# My Severum aint it cute!



## Phantom_Cichlid (Jul 3, 2006)

Heres my Severum aint it cute. Oh and the fish you see next to it is the Pink Convict.


----------



## Laura Ann (May 3, 2006)

Awww... it's so tiny


----------



## Gourami Swami (Jul 4, 2006)

Yes, Very cute! I saw a dime-sized one yesterday that looked identical tou yours. My sev has a bit more coloration, But I imagine yours will too when its bigger.


----------



## Phantom_Cichlid (Jul 3, 2006)

Thanx for the compliments.


----------



## Ringo (Apr 10, 2006)

Hes pretty cute Mark


----------



## Phantom_Cichlid (Jul 3, 2006)

Thanx Hunter


----------



## flamingo (Nov 5, 2005)

I want a cute little fish! Pssh...all I gots are this little fat blimp of a puffer .

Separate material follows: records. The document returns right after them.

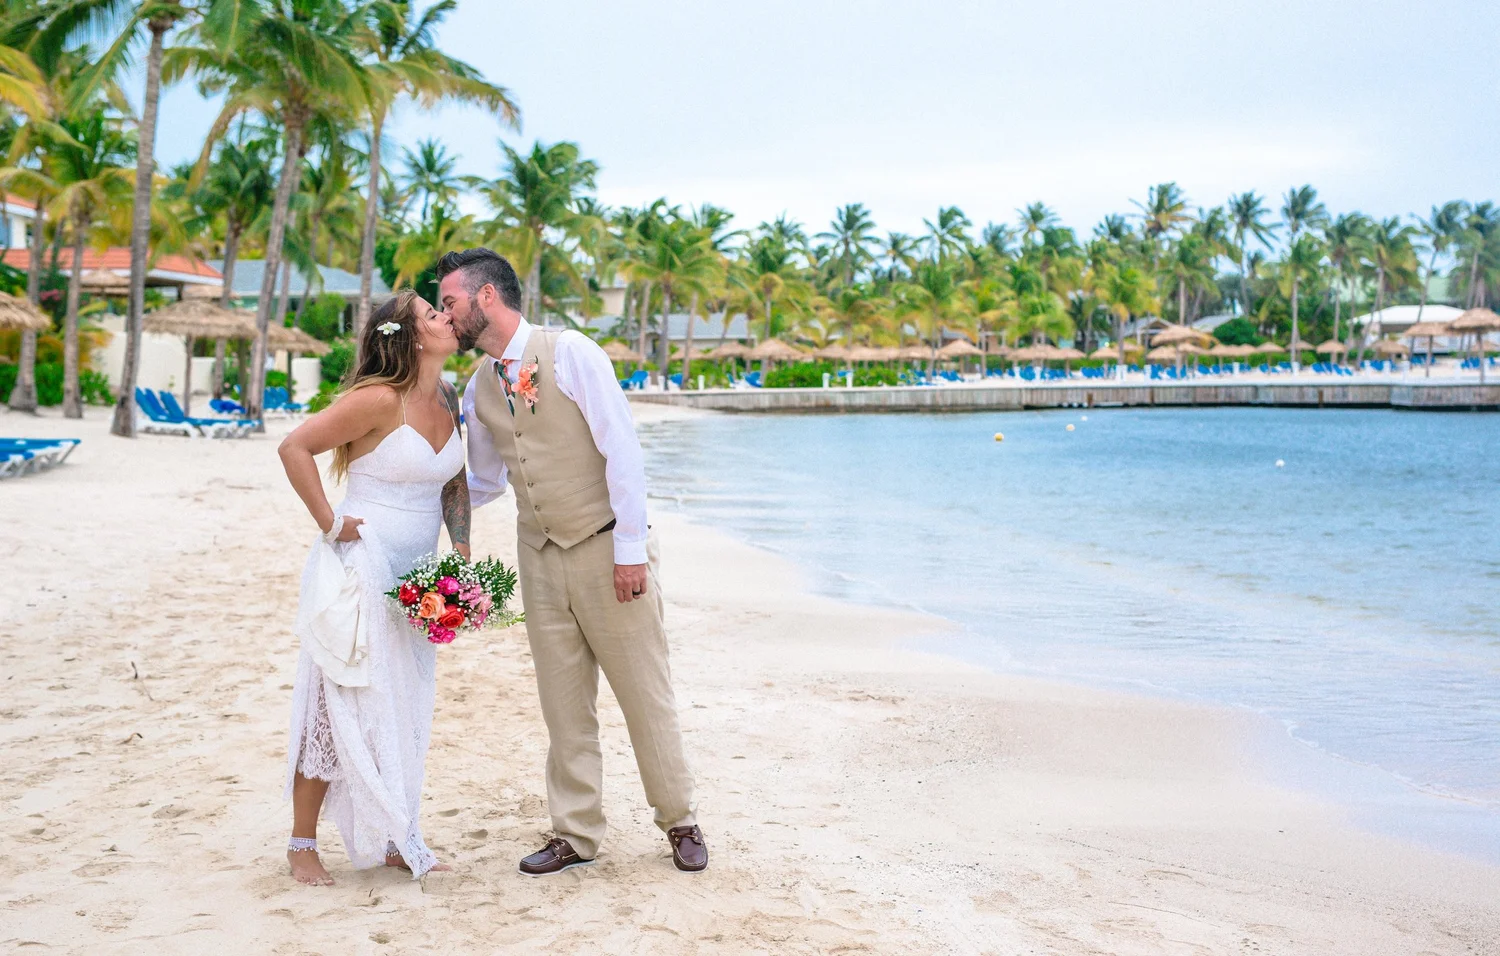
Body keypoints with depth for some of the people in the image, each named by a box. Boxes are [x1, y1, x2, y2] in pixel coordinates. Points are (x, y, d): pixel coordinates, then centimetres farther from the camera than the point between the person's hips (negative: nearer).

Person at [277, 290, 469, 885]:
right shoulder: (379, 399, -17)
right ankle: (302, 846, 12)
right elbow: (295, 448, -16)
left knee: (402, 713, 11)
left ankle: (391, 842, 22)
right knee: (343, 709, -1)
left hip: (414, 578, 7)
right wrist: (330, 523, -14)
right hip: (359, 573, -7)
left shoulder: (448, 400, 6)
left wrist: (463, 559, 9)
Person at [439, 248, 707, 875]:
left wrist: (631, 549, -17)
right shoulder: (479, 388, 7)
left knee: (645, 692, 4)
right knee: (563, 703, 8)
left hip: (607, 549, -5)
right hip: (540, 557, 6)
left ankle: (680, 822, 19)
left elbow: (623, 452, -15)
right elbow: (484, 483, 21)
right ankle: (575, 835, 19)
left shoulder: (569, 353, -12)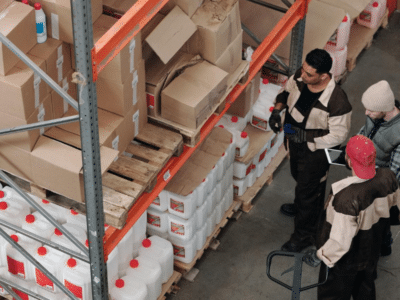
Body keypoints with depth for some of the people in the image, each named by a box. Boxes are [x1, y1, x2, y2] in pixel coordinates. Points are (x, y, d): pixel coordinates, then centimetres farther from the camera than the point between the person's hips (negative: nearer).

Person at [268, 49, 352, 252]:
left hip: (315, 151, -7)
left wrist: (307, 137, -32)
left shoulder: (336, 101, -38)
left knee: (308, 190, 12)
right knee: (299, 178, 33)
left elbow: (338, 135, -27)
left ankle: (304, 235, 35)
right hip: (295, 143, 7)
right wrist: (277, 109, -13)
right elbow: (287, 91, 4)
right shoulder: (300, 77, -20)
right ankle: (300, 207, 64)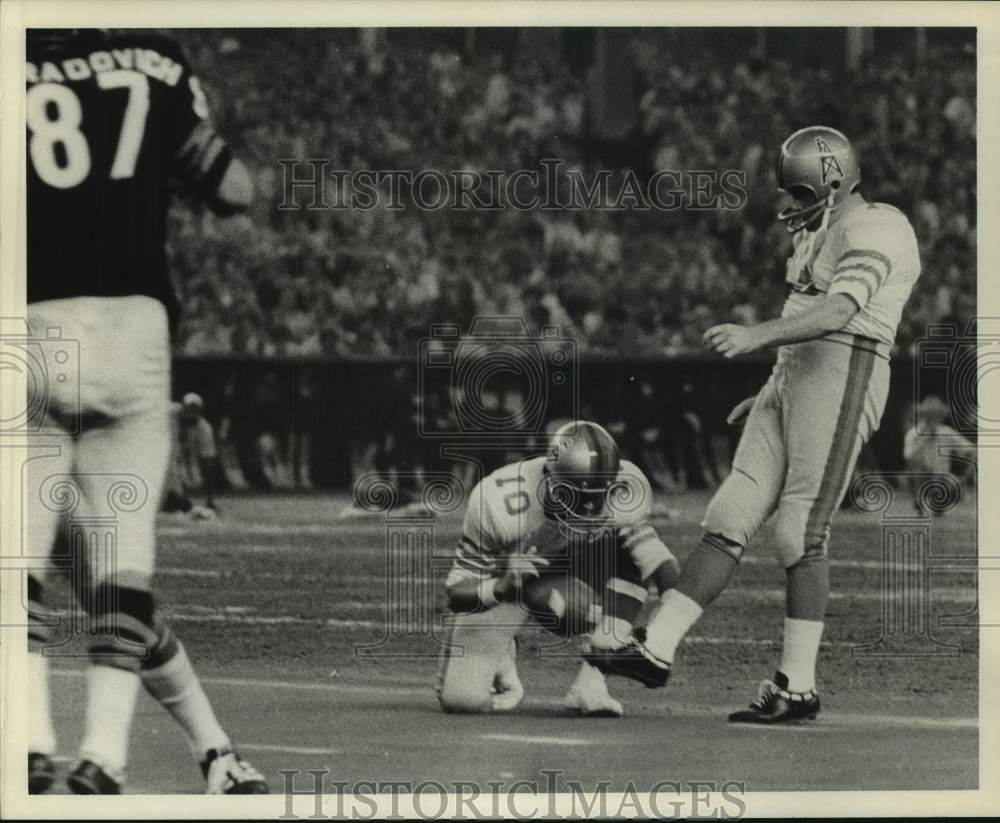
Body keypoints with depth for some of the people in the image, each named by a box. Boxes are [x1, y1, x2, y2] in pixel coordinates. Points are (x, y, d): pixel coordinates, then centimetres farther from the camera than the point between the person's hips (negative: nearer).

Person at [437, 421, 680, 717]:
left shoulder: (623, 491, -27)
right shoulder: (500, 505, -36)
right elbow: (457, 595, -28)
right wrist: (502, 589, -48)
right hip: (498, 582, -3)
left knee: (633, 553, -27)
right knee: (462, 699, -20)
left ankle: (591, 684, -21)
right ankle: (500, 656, 17)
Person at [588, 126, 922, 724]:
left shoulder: (875, 228, -8)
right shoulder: (822, 236, 24)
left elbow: (838, 315, -24)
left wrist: (757, 336, -35)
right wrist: (768, 399, 24)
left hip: (842, 382, -9)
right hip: (792, 381, 9)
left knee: (801, 532, -8)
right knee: (731, 517, 3)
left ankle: (798, 687, -3)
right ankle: (658, 648, 1)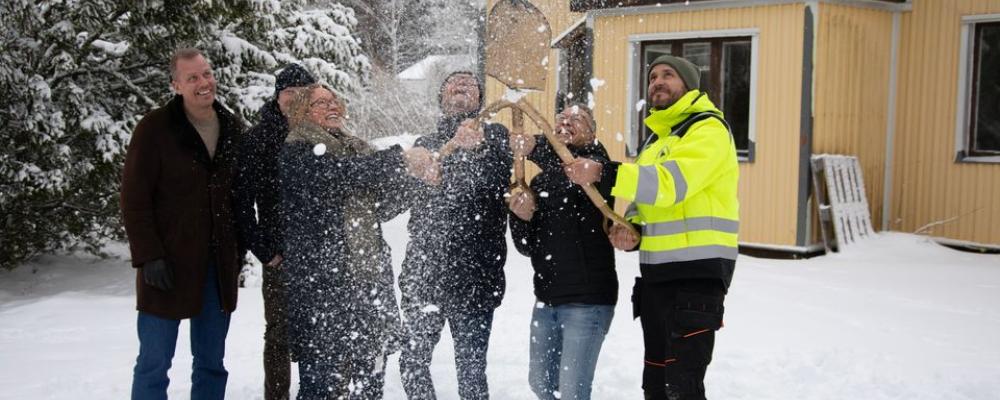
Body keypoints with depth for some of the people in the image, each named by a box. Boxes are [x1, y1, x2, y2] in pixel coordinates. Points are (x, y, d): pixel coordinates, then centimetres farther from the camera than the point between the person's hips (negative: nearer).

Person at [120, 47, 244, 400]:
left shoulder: (234, 129, 6)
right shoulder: (155, 129, -7)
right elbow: (134, 197, -9)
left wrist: (239, 249, 10)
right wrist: (148, 256, -15)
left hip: (220, 266, 4)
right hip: (169, 264, -4)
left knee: (212, 362, 11)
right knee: (154, 363, 2)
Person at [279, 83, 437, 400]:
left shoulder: (354, 149, 20)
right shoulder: (297, 152, 0)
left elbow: (383, 209, 13)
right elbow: (339, 173, -20)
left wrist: (415, 173, -4)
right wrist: (402, 159, -18)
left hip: (370, 277, 7)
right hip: (323, 283, -6)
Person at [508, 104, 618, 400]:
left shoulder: (595, 160, -4)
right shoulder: (541, 180, 14)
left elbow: (578, 182, -30)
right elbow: (528, 246, 10)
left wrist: (537, 150, -26)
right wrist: (520, 217, -9)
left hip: (587, 299, -7)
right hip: (546, 298, 7)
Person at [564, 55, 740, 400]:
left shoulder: (708, 129, -8)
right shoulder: (656, 140, 21)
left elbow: (671, 182, -23)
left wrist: (603, 173, -27)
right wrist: (628, 227, 3)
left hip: (696, 273, -9)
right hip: (655, 273, 9)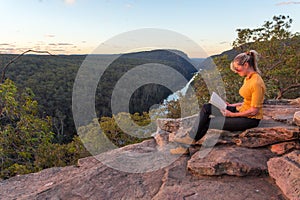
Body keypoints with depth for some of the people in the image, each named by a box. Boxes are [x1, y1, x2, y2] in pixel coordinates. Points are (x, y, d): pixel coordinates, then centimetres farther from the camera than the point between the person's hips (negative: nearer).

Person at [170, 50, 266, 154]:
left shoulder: (256, 83, -23)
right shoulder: (248, 78, 6)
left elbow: (254, 111, -21)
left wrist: (232, 114, -17)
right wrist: (233, 105, 3)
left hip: (250, 119, -9)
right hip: (241, 110, 9)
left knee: (209, 122, -13)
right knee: (206, 108, -4)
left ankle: (188, 146, 5)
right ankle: (190, 138, -2)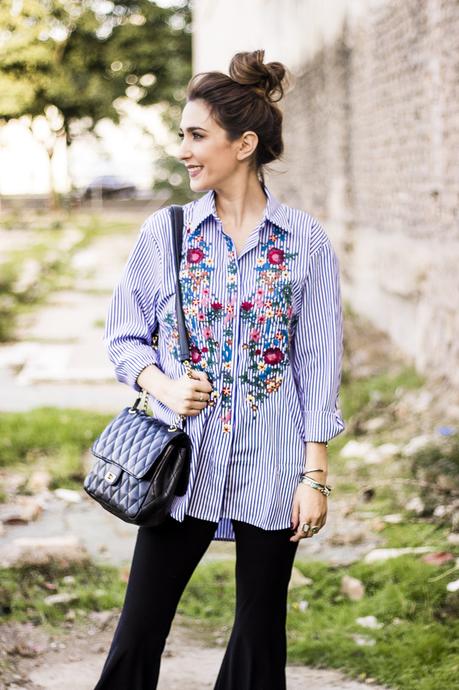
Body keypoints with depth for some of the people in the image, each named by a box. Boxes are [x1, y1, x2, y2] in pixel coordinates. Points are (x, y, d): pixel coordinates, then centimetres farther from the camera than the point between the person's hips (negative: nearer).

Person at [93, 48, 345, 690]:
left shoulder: (306, 240, -2)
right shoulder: (165, 232, 2)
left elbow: (318, 365, -1)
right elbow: (125, 337, 9)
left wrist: (315, 475, -3)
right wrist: (164, 385, -12)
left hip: (270, 469, -1)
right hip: (181, 462, 1)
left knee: (261, 633, 10)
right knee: (139, 630, 2)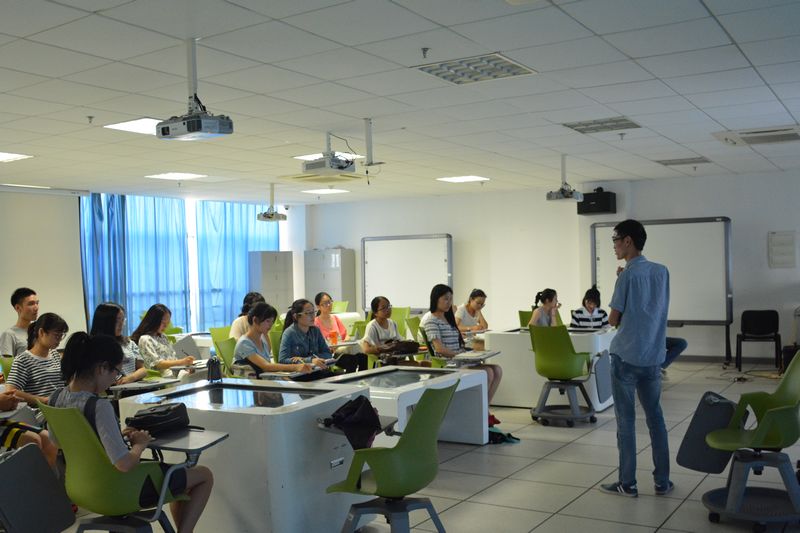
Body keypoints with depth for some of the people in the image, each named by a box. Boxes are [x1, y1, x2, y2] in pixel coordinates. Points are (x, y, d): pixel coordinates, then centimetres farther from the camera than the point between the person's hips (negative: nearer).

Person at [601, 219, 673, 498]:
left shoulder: (628, 276, -12)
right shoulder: (662, 271, 7)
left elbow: (614, 320, -7)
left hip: (626, 357, -6)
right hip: (653, 357, 6)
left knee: (626, 420, 2)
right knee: (655, 417, 13)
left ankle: (627, 483, 8)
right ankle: (662, 481, 17)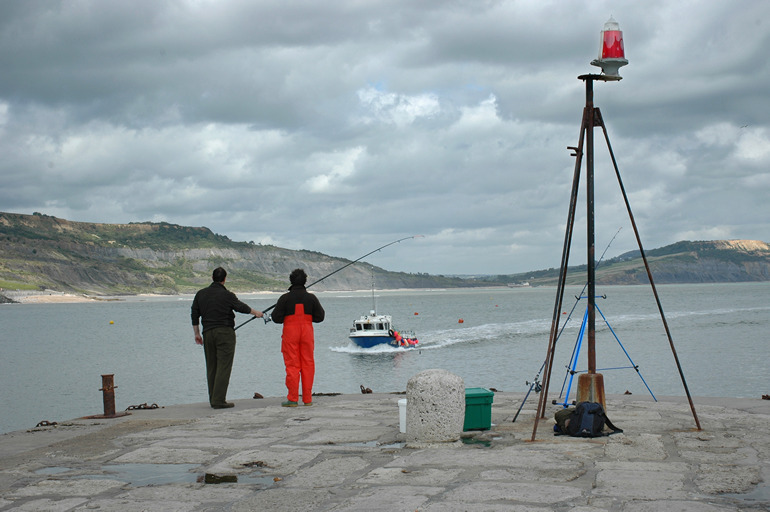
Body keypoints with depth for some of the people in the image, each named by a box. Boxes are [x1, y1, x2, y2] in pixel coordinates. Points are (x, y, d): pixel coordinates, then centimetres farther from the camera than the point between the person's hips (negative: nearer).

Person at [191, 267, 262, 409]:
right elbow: (241, 307, 1)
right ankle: (218, 401, -11)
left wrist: (197, 333, 21)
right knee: (223, 366, -5)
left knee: (211, 367, 12)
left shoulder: (201, 294, 9)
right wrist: (256, 313, 19)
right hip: (225, 333, -5)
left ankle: (213, 400, 14)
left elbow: (194, 315, 12)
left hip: (208, 333, 5)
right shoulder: (227, 295, -7)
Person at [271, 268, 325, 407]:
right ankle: (307, 399, 9)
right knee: (307, 364, 7)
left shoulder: (285, 298, -7)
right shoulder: (311, 298, 1)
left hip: (290, 333, -2)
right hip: (307, 332, 2)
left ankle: (292, 399, -2)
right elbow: (320, 317, 2)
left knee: (292, 365, 0)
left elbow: (276, 318, -9)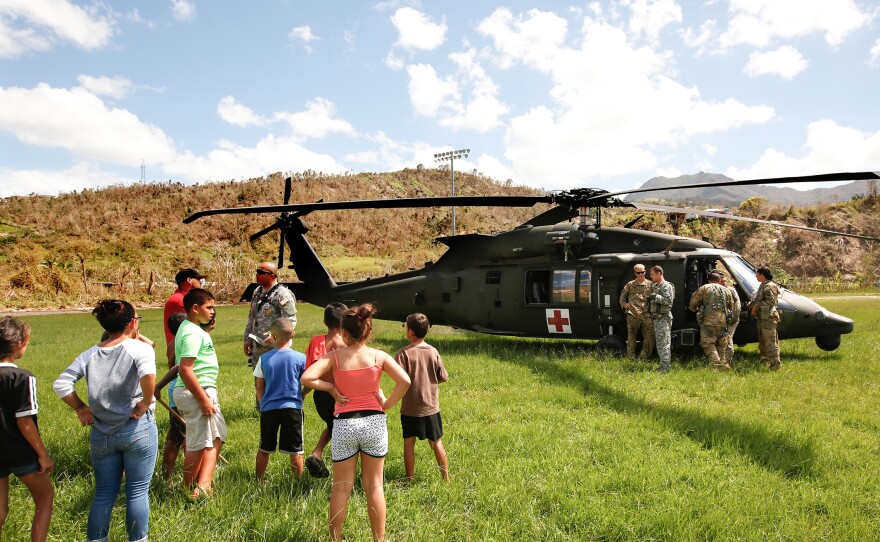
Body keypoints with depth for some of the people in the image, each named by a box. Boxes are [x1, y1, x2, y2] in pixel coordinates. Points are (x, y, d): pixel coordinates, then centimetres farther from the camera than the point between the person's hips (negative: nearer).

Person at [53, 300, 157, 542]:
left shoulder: (90, 354, 4)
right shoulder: (139, 348, -11)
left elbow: (61, 384, 0)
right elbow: (148, 375, -31)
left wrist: (80, 408, 8)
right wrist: (146, 403, -18)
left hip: (101, 434, 5)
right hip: (137, 431, -5)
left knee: (104, 495, 16)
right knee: (137, 493, 7)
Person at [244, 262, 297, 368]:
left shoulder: (283, 295, -13)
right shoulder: (257, 292, 12)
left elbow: (290, 322, -17)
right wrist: (247, 339, 18)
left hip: (275, 348, -8)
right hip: (257, 347, 8)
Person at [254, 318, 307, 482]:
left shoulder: (264, 359, -2)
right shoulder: (300, 358, -6)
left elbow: (259, 388, 5)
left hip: (268, 408, 2)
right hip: (292, 407, -1)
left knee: (263, 450, 18)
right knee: (296, 450, 7)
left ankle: (259, 482, 28)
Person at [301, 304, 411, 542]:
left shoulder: (335, 356, -5)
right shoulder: (379, 356, -4)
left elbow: (306, 378, -17)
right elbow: (404, 381, -14)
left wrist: (331, 387, -3)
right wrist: (387, 404, -2)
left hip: (344, 424, 0)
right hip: (374, 422, 1)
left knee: (341, 488, 13)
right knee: (374, 486, 13)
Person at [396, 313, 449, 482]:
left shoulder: (404, 353, -15)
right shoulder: (433, 352, -4)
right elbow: (444, 377, 1)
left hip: (410, 408, -3)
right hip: (431, 407, 3)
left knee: (409, 443, 12)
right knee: (436, 443, 15)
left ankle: (410, 479, 18)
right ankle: (446, 477, 22)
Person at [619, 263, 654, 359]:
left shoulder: (650, 284, 9)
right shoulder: (630, 285, 9)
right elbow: (622, 296, 20)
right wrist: (624, 304, 4)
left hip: (647, 316, 1)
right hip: (632, 315, -1)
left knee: (649, 338, 0)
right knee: (631, 337, 4)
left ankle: (643, 359, 11)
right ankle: (631, 358, 12)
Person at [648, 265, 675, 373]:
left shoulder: (666, 286, -11)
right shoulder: (654, 286, 18)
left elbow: (668, 300, -23)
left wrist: (655, 296, -21)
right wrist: (649, 299, 11)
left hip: (663, 318, -10)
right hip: (656, 318, 10)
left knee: (663, 344, -10)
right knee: (659, 343, 14)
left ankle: (665, 368, -9)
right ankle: (667, 365, 22)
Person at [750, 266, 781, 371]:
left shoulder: (770, 286, -13)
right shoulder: (762, 286, 18)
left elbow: (771, 301, -22)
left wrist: (756, 306, -17)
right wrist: (753, 304, 10)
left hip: (768, 318, -11)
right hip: (762, 318, 11)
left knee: (770, 342, -9)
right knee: (762, 341, 19)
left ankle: (774, 365, -7)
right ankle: (764, 359, 31)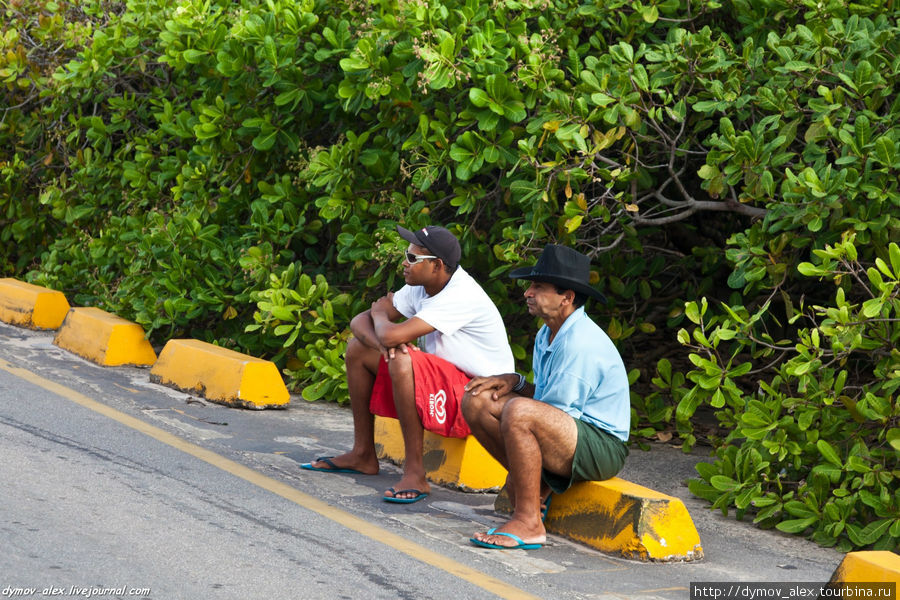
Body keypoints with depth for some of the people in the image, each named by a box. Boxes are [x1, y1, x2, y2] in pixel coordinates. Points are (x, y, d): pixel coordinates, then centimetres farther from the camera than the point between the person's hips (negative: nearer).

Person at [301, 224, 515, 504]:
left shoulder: (461, 295, -25)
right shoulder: (420, 288, 3)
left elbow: (393, 335, -33)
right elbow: (359, 322, 3)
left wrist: (381, 314, -8)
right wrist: (383, 343, -20)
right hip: (440, 383, 10)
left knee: (402, 361, -35)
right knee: (357, 348, 7)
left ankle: (415, 474, -29)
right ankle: (363, 455, 13)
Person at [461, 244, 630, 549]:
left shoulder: (581, 343, -21)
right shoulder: (547, 334, 10)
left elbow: (558, 415, -19)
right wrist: (514, 381, 0)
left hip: (600, 446, -10)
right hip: (569, 433, 10)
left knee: (518, 412, -36)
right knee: (476, 401, 1)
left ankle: (528, 522, -27)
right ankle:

Nice severum, I was contemplating getting one from petsmart (called a severum but it's actually not one...), it was pretty big and had awesome coloration, but I just splurged on frozen foods instead .


----------



## Phantom_Cichlid (Jul 3, 2006)

ROTFL well my LPS has lots, what kind of puffer


----------



## flamingo (Nov 5, 2005)

Green Spotted Puffer...muhahahah


----------